Changement climatique : Les assurances paramétriques en Belgique sans évaluation des dégâts ?
Lata Solanki a souscrit à une assurance paramétrique qui octroie une indemnité automatiquement dès que la température dépasse les 43,72 degrés pendant deux jours consécutifs. Actuellement, les agriculteurs en Belgique peuvent profiter du système de calamité agricole, un fonds à enveloppe fermée, qui n’est plus adapté aux besoins du secteur selon la Fédération Wallonne de l’Agriculture.
Lata Solanki a souscrit à une assurance paramétrique, une police anti-chaleur qui lui permet de recevoir une indemnité dès que la température dépasse 43,72 degrés pendant deux jours consécutifs.
Contrairement aux assurances traditionnelles, les assurances paramétriques n’exigent pas d’évaluation d’un éventuel dommage. Une indemnité est versée dès que des paramètres, comme la température ou la quantité de pluie, franchissent un certain seuil durant une période déterminée.
« Au moins on se sent un peu soutenue », déclare la vendeuse. « Avec la chaleur, le ventilateur fonctionne jour et nuit et la facture d’électricité grimpe », ajoute-t-elle.
### Pas d’application en Belgique
En Belgique, ce type d’assurance n’existe pas, comme le confirme Assuralia, l’organisme représentant le secteur des assurances. Selon AXA, « le niveau de couverture est déjà relativement élevé, notamment grâce aux assurances incendie qui intègrent en partie les catastrophes naturelles. » L’assureur précise également que « des mécanismes publics de solidarité existent déjà, via des fonds d’indemnisation en cas de sinistre ».
AXA indique proposer des assurances paramétriques dans certains pays, là où « la population n’est pas assurée et où les autorités publiques souhaitent renforcer la protection face aux événements climatiques. » Ethias confirme également ne pas offrir d’assurance paramétrique, tant pour les particuliers que pour les professionnels.
Les deux compagnies d’assurances, en revanche, ne ferment pas la porte à cette possibilité pour l’avenir, qui pourrait être marqué par de nouvelles catastrophes liées au changement climatique, comme les inondations de 2021 qui ont touché la Belgique.
Le cabinet de David Clarinval, ministre en charge du secteur, mentionne qu’un groupe de travail examine actuellement les catastrophes climatiques en Belgique. Le ministre de l’Économie rappelle que les compagnies d’assurances « sont libres de proposer des produits de type assurances paramétriques ».
### La construction et l’agriculture : des secteurs en demande ?
Différents secteurs en Belgique considèrent ces assurances, qui versent des indemnités suite aux conséquences du changement climatique sans évaluation de dégâts, comme intéressantes.

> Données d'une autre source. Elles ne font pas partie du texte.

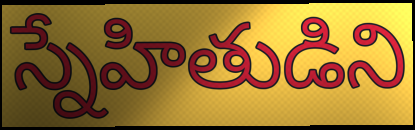
స్నేహితుడినిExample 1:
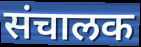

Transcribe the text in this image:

संचालक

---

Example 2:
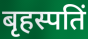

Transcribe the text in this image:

बृहस्पतिं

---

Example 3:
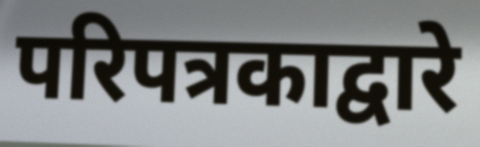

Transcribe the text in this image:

परिपत्रकाद्वारे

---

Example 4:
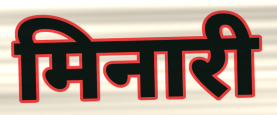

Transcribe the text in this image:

मिनारी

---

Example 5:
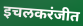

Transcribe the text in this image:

इचलकरंजीत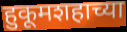
हुकूमशहाच्या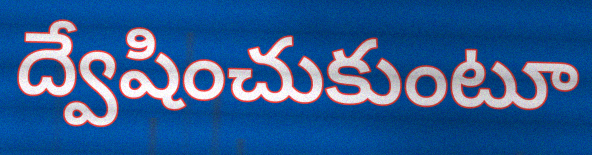
ద్వేషించుకుంటూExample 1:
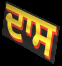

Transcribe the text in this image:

ਦਾਸ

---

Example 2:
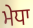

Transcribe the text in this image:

ਮੇਧਾ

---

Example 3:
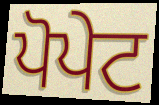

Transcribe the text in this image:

ਪੋਪੇਟ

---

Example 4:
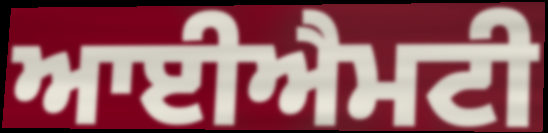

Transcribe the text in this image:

ਆਈਐਮਟੀ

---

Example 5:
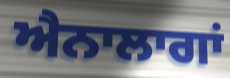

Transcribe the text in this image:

ਐਨਾਲਾਗਾਂ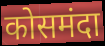
कोसमंदा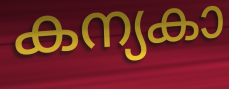
കന്യകാ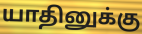
யாதினுக்கு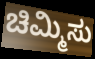
ಚಿಮ್ಮಿಸುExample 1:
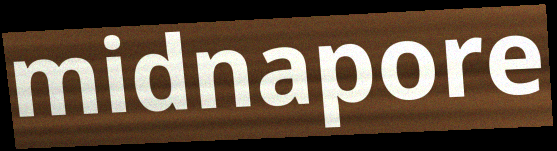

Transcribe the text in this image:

midnapore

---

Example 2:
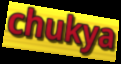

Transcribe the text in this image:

chukya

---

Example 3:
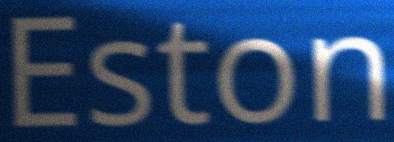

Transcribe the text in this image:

Eston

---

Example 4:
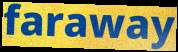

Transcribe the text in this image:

faraway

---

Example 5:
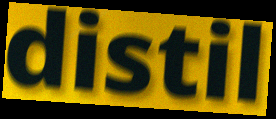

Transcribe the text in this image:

distilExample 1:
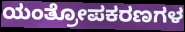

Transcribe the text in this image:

ಯಂತ್ರೋಪಕರಣಗಳ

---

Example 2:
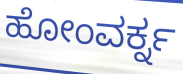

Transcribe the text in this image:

ಹೋಂವರ್ಕ್ನ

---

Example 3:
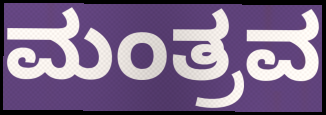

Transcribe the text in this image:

ಮಂತ್ರವ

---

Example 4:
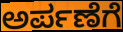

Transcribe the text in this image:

ಅರ್ಪಣೆಗೆ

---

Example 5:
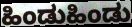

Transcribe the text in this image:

ಹಿಂಡುಹಿಂಡು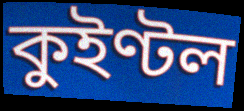
কুইণ্টল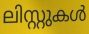
ലിസ്റ്റുകൾ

Embuild, la fédération de la construction, soutient que « pour de grands projets de construction, les travaux d’infrastructures et les projets offshore, ce type d’assurance peut être utile ». Cependant, l’organisme note que « les périodes de précipitations prolongées ou de forte chaleur restent limitées dans notre pays ».

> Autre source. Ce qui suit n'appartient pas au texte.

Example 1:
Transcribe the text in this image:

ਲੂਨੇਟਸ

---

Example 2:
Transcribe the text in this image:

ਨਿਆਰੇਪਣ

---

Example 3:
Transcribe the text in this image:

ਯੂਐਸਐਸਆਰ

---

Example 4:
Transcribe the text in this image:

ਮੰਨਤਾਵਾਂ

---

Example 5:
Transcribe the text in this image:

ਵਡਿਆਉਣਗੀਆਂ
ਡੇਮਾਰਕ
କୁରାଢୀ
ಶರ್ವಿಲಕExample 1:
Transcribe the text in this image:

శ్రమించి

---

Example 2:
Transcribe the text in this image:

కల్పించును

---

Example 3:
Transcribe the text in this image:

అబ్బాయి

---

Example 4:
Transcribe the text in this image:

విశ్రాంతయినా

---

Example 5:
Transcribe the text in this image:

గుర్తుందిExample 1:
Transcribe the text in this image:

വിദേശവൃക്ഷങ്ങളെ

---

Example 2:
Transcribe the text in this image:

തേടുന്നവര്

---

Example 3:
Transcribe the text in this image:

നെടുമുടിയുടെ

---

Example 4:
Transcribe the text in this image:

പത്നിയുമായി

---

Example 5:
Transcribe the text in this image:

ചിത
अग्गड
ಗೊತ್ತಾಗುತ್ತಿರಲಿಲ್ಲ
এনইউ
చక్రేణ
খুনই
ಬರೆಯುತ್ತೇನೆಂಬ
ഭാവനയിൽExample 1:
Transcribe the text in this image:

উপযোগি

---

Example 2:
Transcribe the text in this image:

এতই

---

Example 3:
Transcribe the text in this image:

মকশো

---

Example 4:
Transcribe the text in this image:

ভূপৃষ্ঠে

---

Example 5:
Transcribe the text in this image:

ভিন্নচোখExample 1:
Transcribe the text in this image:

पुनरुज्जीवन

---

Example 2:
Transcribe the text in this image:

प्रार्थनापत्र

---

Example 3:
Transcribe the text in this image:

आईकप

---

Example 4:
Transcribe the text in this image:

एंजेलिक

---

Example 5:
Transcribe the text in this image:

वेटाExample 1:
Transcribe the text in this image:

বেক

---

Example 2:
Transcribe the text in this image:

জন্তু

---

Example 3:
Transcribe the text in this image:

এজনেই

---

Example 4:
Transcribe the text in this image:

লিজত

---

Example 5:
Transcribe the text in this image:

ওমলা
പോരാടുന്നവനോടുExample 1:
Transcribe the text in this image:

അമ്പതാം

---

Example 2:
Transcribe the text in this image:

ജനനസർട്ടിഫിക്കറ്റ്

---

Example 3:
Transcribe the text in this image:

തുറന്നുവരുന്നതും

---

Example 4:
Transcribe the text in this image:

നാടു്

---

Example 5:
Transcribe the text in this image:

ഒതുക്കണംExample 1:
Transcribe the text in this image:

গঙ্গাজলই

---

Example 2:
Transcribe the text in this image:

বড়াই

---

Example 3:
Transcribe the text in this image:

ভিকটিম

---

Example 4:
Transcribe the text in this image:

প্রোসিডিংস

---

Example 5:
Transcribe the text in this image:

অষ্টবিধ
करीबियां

Lucie Darms, de la Fédération Wallonne de l’Agriculture, déclare avoir « très envie » d’un tel système. Actuellement, en cas de conditions météorologiques majeures, les agriculteurs et agricultrices peuvent se tourner vers un système de calamité agricole, qui est perçu comme ne représentant plus la réalité climatique ni les besoins du secteur. Ils peuvent aussi souscrire à une assurance pour couvrir les dégâts causés par des événements comme la grêle.

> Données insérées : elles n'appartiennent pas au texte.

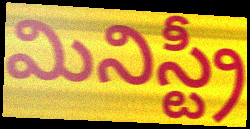
మినిస్ట్రీ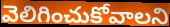
వెలిగించుకోవాలని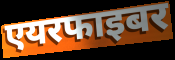
एयरफाइबर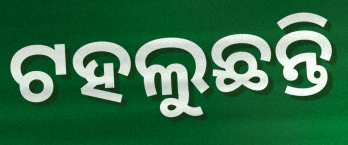
ଟହଲୁଛନ୍ତି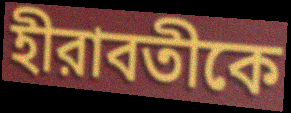
হীরাবতীকে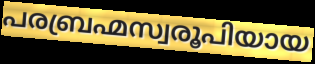
പരബ്രഹ്മസ്വരൂപിയായ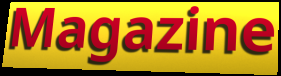
MagazineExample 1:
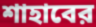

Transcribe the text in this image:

শাহাবের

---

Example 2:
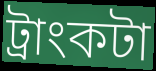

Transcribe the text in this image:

ট্রাংকটা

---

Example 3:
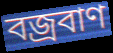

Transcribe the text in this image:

বজ্রবাণ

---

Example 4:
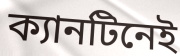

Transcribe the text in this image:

ক্যানটিনেই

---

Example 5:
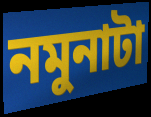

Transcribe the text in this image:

নমুনাটা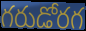
గరుడోరగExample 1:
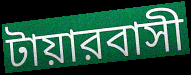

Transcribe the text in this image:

টায়ারবাসী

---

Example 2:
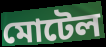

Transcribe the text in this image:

মোটেল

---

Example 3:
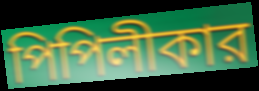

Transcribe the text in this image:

পিপিলীকার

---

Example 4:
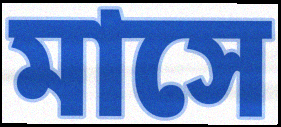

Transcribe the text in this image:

মাসে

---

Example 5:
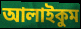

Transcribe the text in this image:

আলাইকুমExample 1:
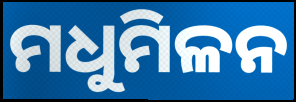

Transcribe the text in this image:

ମଧୁମିଳନ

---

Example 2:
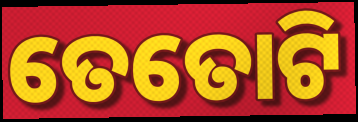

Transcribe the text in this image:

ତେତୋଟି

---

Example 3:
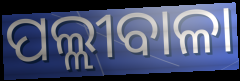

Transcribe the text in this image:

ପଲ୍ଲୀବାଳା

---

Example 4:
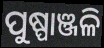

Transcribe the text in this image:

ପୁଷ୍ପାଞ୍ଜଳି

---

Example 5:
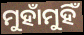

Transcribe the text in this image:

ମୁହାଁମୁହିଁ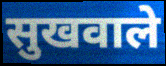
सुखवाले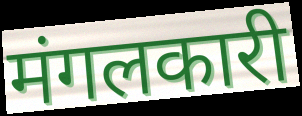
मंगलकारीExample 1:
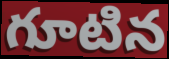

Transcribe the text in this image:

గూటిన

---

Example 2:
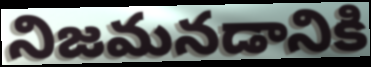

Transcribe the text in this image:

నిజమనడానికి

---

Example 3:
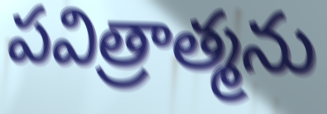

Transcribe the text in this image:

పవిత్రాత్మను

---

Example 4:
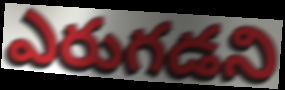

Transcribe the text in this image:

ఎరుగడని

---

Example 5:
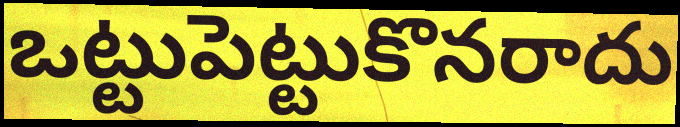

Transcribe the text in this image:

ఒట్టుపెట్టుకొనరాదు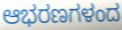
ಆಭರಣಗಳಂದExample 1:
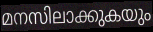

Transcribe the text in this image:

മനസിലാക്കുകയും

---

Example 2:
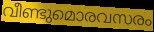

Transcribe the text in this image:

വീണ്ടുമൊരവസരം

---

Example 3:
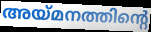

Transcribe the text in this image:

അയ്മനത്തിന്റെ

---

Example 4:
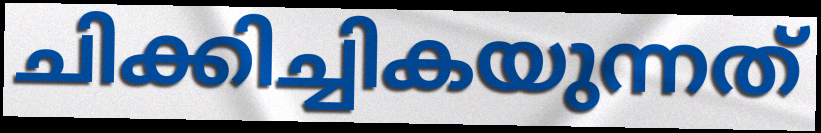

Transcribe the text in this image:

ചിക്കിച്ചികയുന്നത്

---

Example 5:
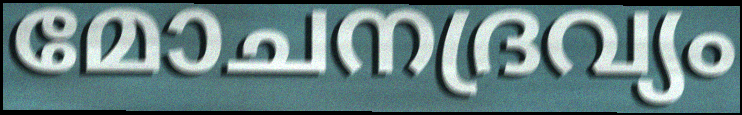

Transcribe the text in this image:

മോചനദ്രവ്യം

La conseillère en environnement de la FWA souligne que l’organisation soutient actuellement les assurances multirisques climatiques. Ces assurances « couvrent quatorze aléas différents comme la sécheresse, l’excès d’eau, le gel, la grêle, la tempête, les coups de chaleur, etc. C’est intéressant car une année, il y a une sécheresse, puis l’année d’après, beaucoup de pluie. Ce package évite de multiplier les assurances ».
Cependant, ces assurances multirisques nécessitent toujours une évaluation des dégâts. Lucie Darms admet qu’ils n’avaient pas envisagé un système sans évaluation, trouvant cela trop idéal. Elle conclut que les assurances forment un filet de sécurité, mais que cela ne suffira pas face au changement climatique, insistant sur la nécessité « de travailler sur l’innovation, la transition et l’accompagnement des agriculteurs face aux aléas climatiques ».